_Task_
Which lines of the listing below contain the word "network"? Copy each of them.

****

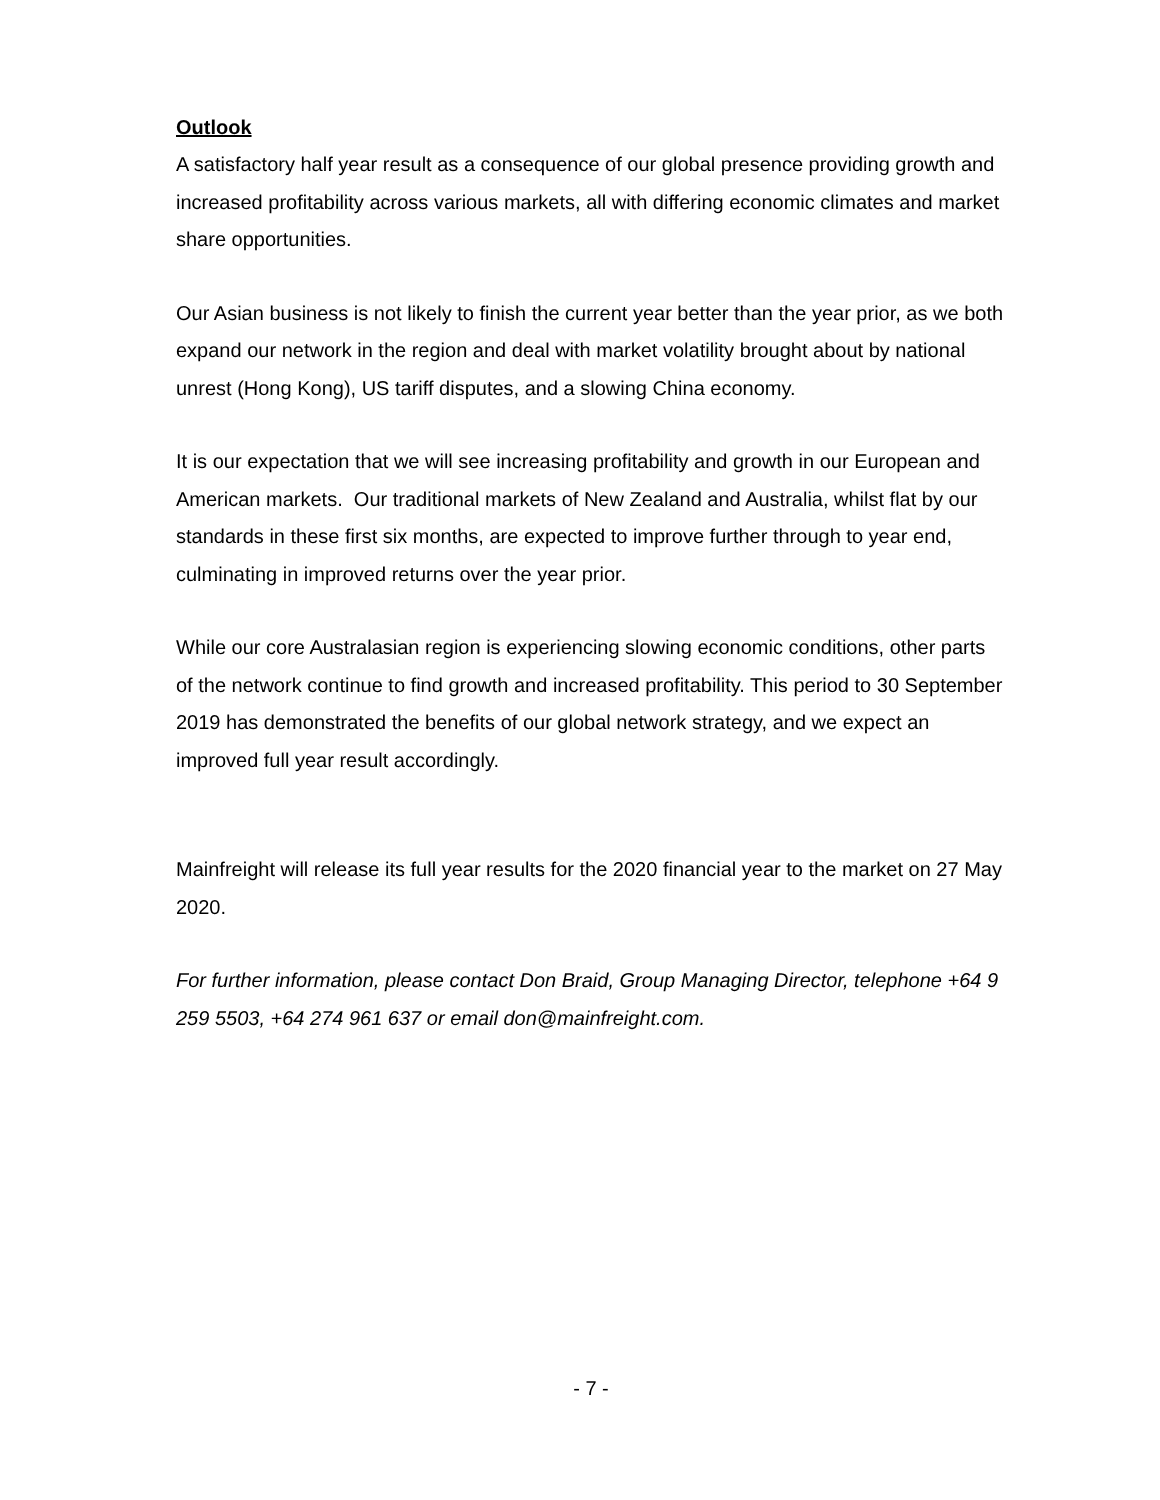Outlook
A satisfactory half year result as a consequence of our global presence providing growth and increased profitability across various markets, all with differing economic climates and market share opportunities.
Our Asian business is not likely to finish the current year better than the year prior, as we both expand our network in the region and deal with market volatility brought about by national unrest (Hong Kong), US tariff disputes, and a slowing China economy.
It is our expectation that we will see increasing profitability and growth in our European and American markets. Our traditional markets of New Zealand and Australia, whilst flat by our standards in these first six months, are expected to improve further through to year end, culminating in improved returns over the year prior.
While our core Australasian region is experiencing slowing economic conditions, other parts of the network continue to find growth and increased profitability. This period to 30 September 2019 has demonstrated the benefits of our global network strategy, and we expect an improved full year result accordingly.
Mainfreight will release its full year results for the 2020 financial year to the market on 27 May 2020.
For further information, please contact Don Braid, Group Managing Director, telephone +64 9 259 5503, +64 274 961 637 or email don@mainfreight.com.
- 7 -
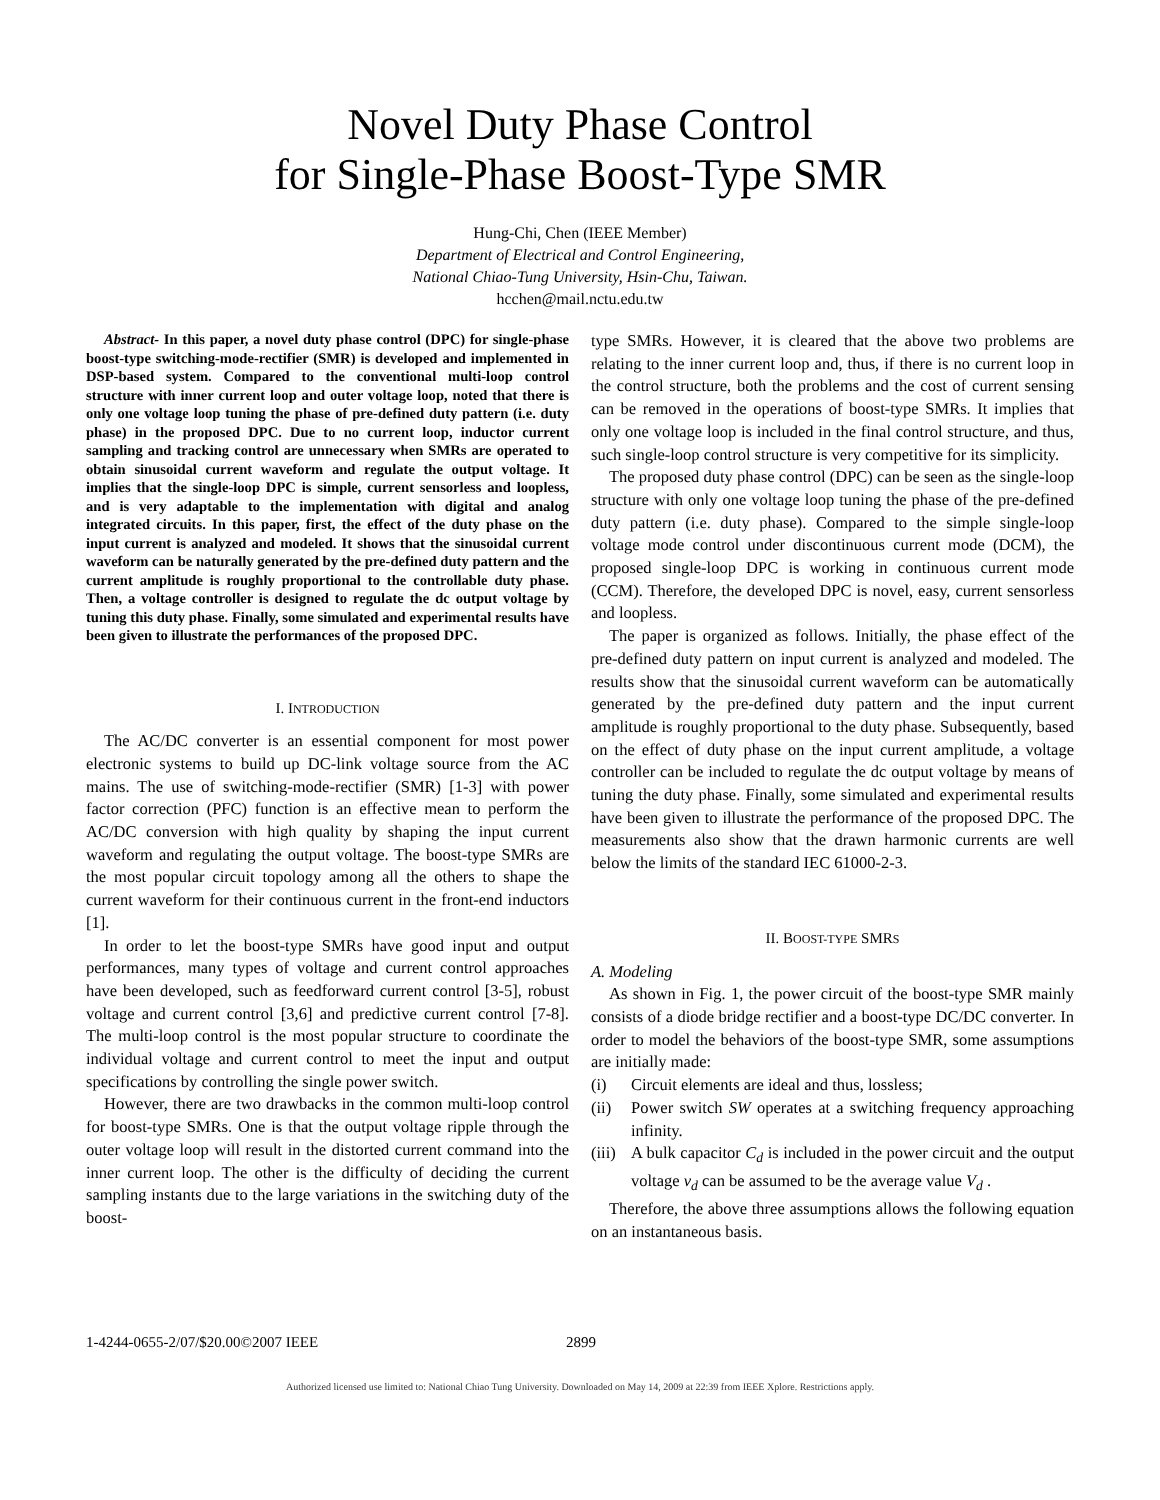Novel Duty Phase Control
for Single-Phase Boost-Type SMR
Hung-Chi, Chen (IEEE Member)
Department of Electrical and Control Engineering,
National Chiao-Tung University, Hsin-Chu, Taiwan.
hcchen@mail.nctu.edu.tw
Abstract- In this paper, a novel duty phase control (DPC) for single-phase boost-type switching-mode-rectifier (SMR) is developed and implemented in DSP-based system. Compared to the conventional multi-loop control structure with inner current loop and outer voltage loop, noted that there is only one voltage loop tuning the phase of pre-defined duty pattern (i.e. duty phase) in the proposed DPC. Due to no current loop, inductor current sampling and tracking control are unnecessary when SMRs are operated to obtain sinusoidal current waveform and regulate the output voltage. It implies that the single-loop DPC is simple, current sensorless and loopless, and is very adaptable to the implementation with digital and analog integrated circuits. In this paper, first, the effect of the duty phase on the input current is analyzed and modeled. It shows that the sinusoidal current waveform can be naturally generated by the pre-defined duty pattern and the current amplitude is roughly proportional to the controllable duty phase. Then, a voltage controller is designed to regulate the dc output voltage by tuning this duty phase. Finally, some simulated and experimental results have been given to illustrate the performances of the proposed DPC.
I. INTRODUCTION
The AC/DC converter is an essential component for most power electronic systems to build up DC-link voltage source from the AC mains. The use of switching-mode-rectifier (SMR) [1-3] with power factor correction (PFC) function is an effective mean to perform the AC/DC conversion with high quality by shaping the input current waveform and regulating the output voltage. The boost-type SMRs are the most popular circuit topology among all the others to shape the current waveform for their continuous current in the front-end inductors [1].
In order to let the boost-type SMRs have good input and output performances, many types of voltage and current control approaches have been developed, such as feedforward current control [3-5], robust voltage and current control [3,6] and predictive current control [7-8]. The multi-loop control is the most popular structure to coordinate the individual voltage and current control to meet the input and output specifications by controlling the single power switch.
However, there are two drawbacks in the common multi-loop control for boost-type SMRs. One is that the output voltage ripple through the outer voltage loop will result in the distorted current command into the inner current loop. The other is the difficulty of deciding the current sampling instants due to the large variations in the switching duty of the boost-
type SMRs. However, it is cleared that the above two problems are relating to the inner current loop and, thus, if there is no current loop in the control structure, both the problems and the cost of current sensing can be removed in the operations of boost-type SMRs. It implies that only one voltage loop is included in the final control structure, and thus, such single-loop control structure is very competitive for its simplicity.
The proposed duty phase control (DPC) can be seen as the single-loop structure with only one voltage loop tuning the phase of the pre-defined duty pattern (i.e. duty phase). Compared to the simple single-loop voltage mode control under discontinuous current mode (DCM), the proposed single-loop DPC is working in continuous current mode (CCM). Therefore, the developed DPC is novel, easy, current sensorless and loopless.
The paper is organized as follows. Initially, the phase effect of the pre-defined duty pattern on input current is analyzed and modeled. The results show that the sinusoidal current waveform can be automatically generated by the pre-defined duty pattern and the input current amplitude is roughly proportional to the duty phase. Subsequently, based on the effect of duty phase on the input current amplitude, a voltage controller can be included to regulate the dc output voltage by means of tuning the duty phase. Finally, some simulated and experimental results have been given to illustrate the performance of the proposed DPC. The measurements also show that the drawn harmonic currents are well below the limits of the standard IEC 61000-2-3.
II. BOOST-TYPE SMRS
A. Modeling
As shown in Fig. 1, the power circuit of the boost-type SMR mainly consists of a diode bridge rectifier and a boost-type DC/DC converter. In order to model the behaviors of the boost-type SMR, some assumptions are initially made:
(i) Circuit elements are ideal and thus, lossless;
(ii) Power switch SW operates at a switching frequency approaching infinity.
(iii) A bulk capacitor C<sub>d</sub> is included in the power circuit and the output voltage v<sub>d</sub> can be assumed to be the average value V<sub>d</sub> .
Therefore, the above three assumptions allows the following equation on an instantaneous basis.
1-4244-0655-2/07/$20.00©2007 IEEE 2899
Authorized licensed use limited to: National Chiao Tung University. Downloaded on May 14, 2009 at 22:39 from IEEE Xplore. Restrictions apply.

****

_Expected output_
Our Asian business is not likely to finish the current year better than the year prior, as we both expand our network in the region and deal with market volatility brought about by national unrest (Hong Kong), US tariff disputes, and a slowing China economy.
While our core Australasian region is experiencing slowing economic conditions, other parts of the network continue to find growth and increased profitability. This period to 30 September 2019 has demonstrated the benefits of our global network strategy, and we expect an improved full year result accordingly.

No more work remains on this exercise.